All records are to be restated word for word, with pictures excluded.

Edit tracking data

----

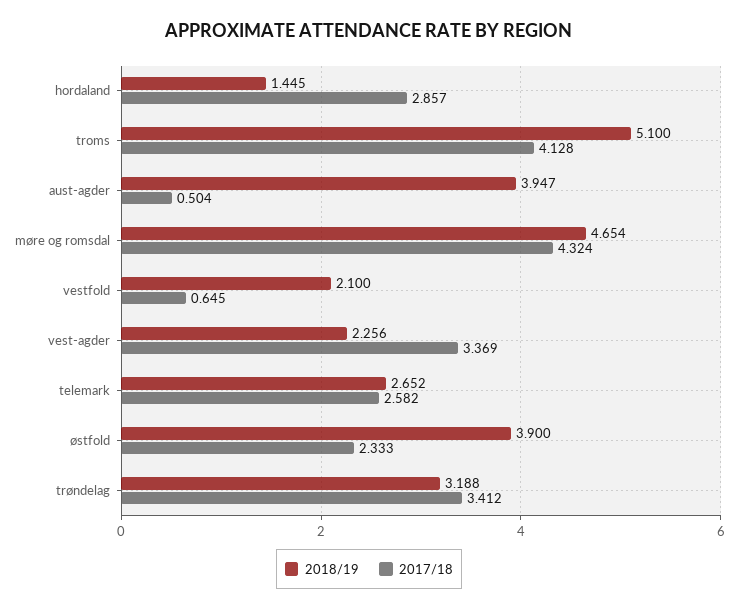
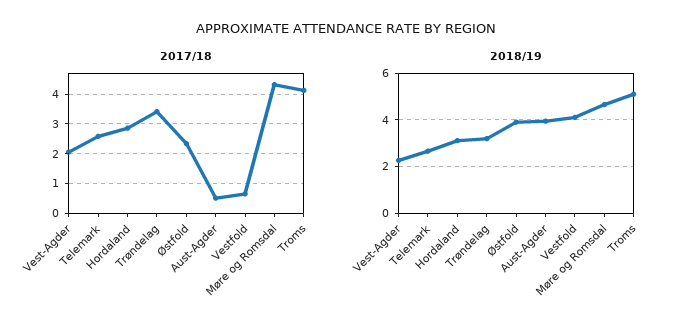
  {
    "2018/19": {
-     "hordaland": 1.445,
+     "hordaland": 3,
      "troms": 5.1,
      "aust-agder": 3.947,
      "møre og romsdal": 4.654,
-     "vestfold": 2.1,
+     "vestfold": 4,
      "vest-agder": 2.256,
      "telemark": 2.652,
      "østfold": 3.9,
      "trøndelag": 3.188
    },
    "2017/18": {
      "hordaland": 2.857,
      "troms": 4.128,
      "aust-agder": 0.504,
      "møre og romsdal": 4.324,
      "vestfold": 0.645,
-     "vest-agder": 3.369,
+     "vest-agder": 2,
      "telemark": 2.582,
      "østfold": 2.333,
      "trøndelag": 3.412
    }
  }

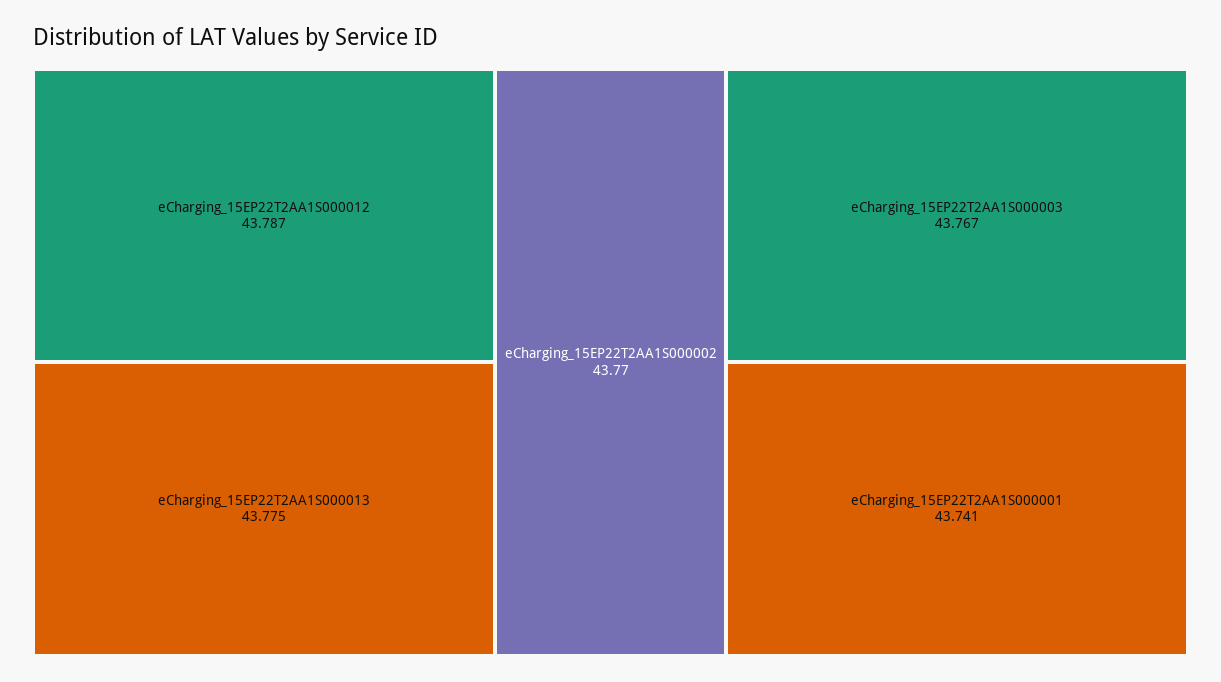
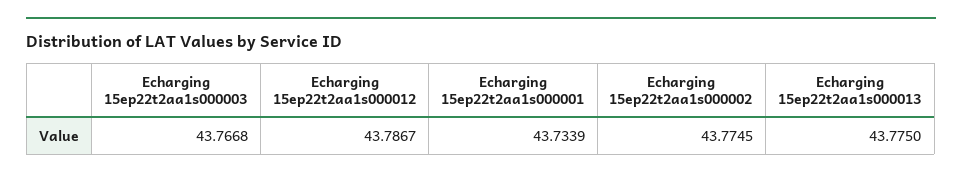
  {
    "eCharging_15EP22T2AA1S000012": 43.7867,
    "eCharging_15EP22T2AA1S000013": 43.775,
-   "eCharging_15EP22T2AA1S000002": 43.77,
+   "eCharging_15EP22T2AA1S000002": 43.7745,
    "eCharging_15EP22T2AA1S000003": 43.7668,
-   "eCharging_15EP22T2AA1S000001": 43.741
+   "eCharging_15EP22T2AA1S000001": 43.7339
  }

----

▸ Written solution
  {
    "2018/19": {
-     "hordaland": 1.445,
+     "hordaland": 3,
      "troms": 5.1,
      "aust-agder": 3.947,
      "møre og romsdal": 4.654,
-     "vestfold": 2.1,
+     "vestfold": 4,
      "vest-agder": 2.256,
      "telemark": 2.652,
      "østfold": 3.9,
      "trøndelag": 3.188
    },
    "2017/18": {
      "hordaland": 2.857,
      "troms": 4.128,
      "aust-agder": 0.504,
      "møre og romsdal": 4.324,
      "vestfold": 0.645,
-     "vest-agder": 3.369,
+     "vest-agder": 2,
      "telemark": 2.582,
      "østfold": 2.333,
      "trøndelag": 3.412
    }
  }

  {
    "eCharging_15EP22T2AA1S000012": 43.7867,
    "eCharging_15EP22T2AA1S000013": 43.775,
-   "eCharging_15EP22T2AA1S000002": 43.77,
+   "eCharging_15EP22T2AA1S000002": 43.7745,
    "eCharging_15EP22T2AA1S000003": 43.7668,
-   "eCharging_15EP22T2AA1S000001": 43.741
+   "eCharging_15EP22T2AA1S000001": 43.7339
  }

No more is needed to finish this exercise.